Agora que tudo está ultrapassado, voltámos ao plano original e iremos seguir para Grenada, indo de ilha em ilha. Não há nada como os planos originais. Isso é algo que aprendemos com esta experiência.
Felizmente, apesar do problema do gás, nada mais se danificou no nosso veleiro, apesar de termos apanhado ventos fortíssimos, várias pequenas tempestades e chuva forte. Apesar de tudo, posso mesmo dizer que esta passagem foi das mais gratificantes até ao momento porque como família tivemos oportunidade de passar mais tempo juntos. Durante o dia, porque o tempo esteve sempre bom, ficávamos todos juntos no exterior, cantávamos, brincávamos e conversávamos. Algo que hoje raramente as famílias podem fazer. A nossa segurança, tirando o incidente do gás, nunca esteve colocada em causa. Navegar em alto mar é, na opinião de todos os velejadores, do mais seguro que se pode fazer quando os barcos estão equipados para tal. Ventos fortes e tempestades não são problemas de maior, visto que os barcos estão preparados para lhes fazer frente. O maior obstáculo foi mesmo a falta de comida quente.
Quanto à ilha de Dominica ainda não temos muito para dizer. As pessoas parecem ser bastante afáveis e a ilha em si é um paraíso natural com muito verde, muita natureza e pouco desenvolvimento. Vivem muito do turismo natural (mar e serra), apesar de haver também alguma indústria e agricultura. Mas, como todas as pequenas ilhas, dependem do exterior para a maioria do que precisam na vida quotidiana.
Ancorámos na capital Roseau quase em cima da costa, pois o leito do mar é tão declinado que as profundidades junto à costa atingem quase os cem metros. No segundo dia o veleiro teve de ser amarrado a uma bóia de ancoragem para evitar que a âncora estivesse sempre a arrastar. O leito de areia dura e algas tornam quase impossível o uso de âncoras convencionais.

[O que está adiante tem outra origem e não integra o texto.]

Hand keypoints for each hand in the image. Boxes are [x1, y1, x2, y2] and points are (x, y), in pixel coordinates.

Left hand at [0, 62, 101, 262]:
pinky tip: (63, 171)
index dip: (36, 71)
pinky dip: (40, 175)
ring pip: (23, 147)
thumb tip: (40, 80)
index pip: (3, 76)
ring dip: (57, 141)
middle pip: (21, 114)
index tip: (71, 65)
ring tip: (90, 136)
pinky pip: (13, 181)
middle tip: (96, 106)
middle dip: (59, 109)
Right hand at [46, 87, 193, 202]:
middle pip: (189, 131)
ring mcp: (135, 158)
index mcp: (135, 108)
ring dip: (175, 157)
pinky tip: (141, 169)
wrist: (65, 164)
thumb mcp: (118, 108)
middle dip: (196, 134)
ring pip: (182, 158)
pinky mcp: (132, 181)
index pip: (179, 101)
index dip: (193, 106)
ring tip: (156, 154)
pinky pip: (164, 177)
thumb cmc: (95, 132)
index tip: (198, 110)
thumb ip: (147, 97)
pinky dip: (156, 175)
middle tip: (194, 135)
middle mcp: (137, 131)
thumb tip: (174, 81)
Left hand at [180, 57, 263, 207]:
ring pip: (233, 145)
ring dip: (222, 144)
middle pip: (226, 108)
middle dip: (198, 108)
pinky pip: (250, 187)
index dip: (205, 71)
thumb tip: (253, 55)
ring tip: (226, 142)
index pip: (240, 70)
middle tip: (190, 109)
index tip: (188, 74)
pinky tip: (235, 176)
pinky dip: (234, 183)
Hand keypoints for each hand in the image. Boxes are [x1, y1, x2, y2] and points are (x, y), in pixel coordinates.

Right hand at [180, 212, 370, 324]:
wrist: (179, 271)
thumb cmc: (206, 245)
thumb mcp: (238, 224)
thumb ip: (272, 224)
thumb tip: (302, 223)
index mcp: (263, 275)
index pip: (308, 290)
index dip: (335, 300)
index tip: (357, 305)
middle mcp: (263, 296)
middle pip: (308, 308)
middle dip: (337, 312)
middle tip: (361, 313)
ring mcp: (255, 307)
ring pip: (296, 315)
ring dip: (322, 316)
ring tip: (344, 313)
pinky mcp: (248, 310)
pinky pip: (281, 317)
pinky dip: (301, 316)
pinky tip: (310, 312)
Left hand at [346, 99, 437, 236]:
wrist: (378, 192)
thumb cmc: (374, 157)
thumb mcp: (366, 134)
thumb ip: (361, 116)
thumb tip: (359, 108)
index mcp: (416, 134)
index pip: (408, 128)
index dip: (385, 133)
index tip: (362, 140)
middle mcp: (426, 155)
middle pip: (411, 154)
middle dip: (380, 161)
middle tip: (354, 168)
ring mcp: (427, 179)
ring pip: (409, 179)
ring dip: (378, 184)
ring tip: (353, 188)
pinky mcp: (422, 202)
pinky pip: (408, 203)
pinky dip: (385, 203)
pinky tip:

Foi aqui na capital que descobrimos que o povo dominicano é grande devoto da Nossa Senhora de Fátima, existindo uma grande igreja em sua honra. Ainda não tivemos oportunidade de a visitar mas iremos fazê-lo em breve. Também eu sou um crente em Fátima e tê-la junto a nós tem um significado especial. Não é por acaso que no Verão do ano passado fizemos quase 200 quilómetros a pé para visitar o santuário da Cova da Iria, onde pagámos uma promessa. Algo que iremos repetir em breve em nome da minha crença de que há algo de especial naquele recanto de Portugal.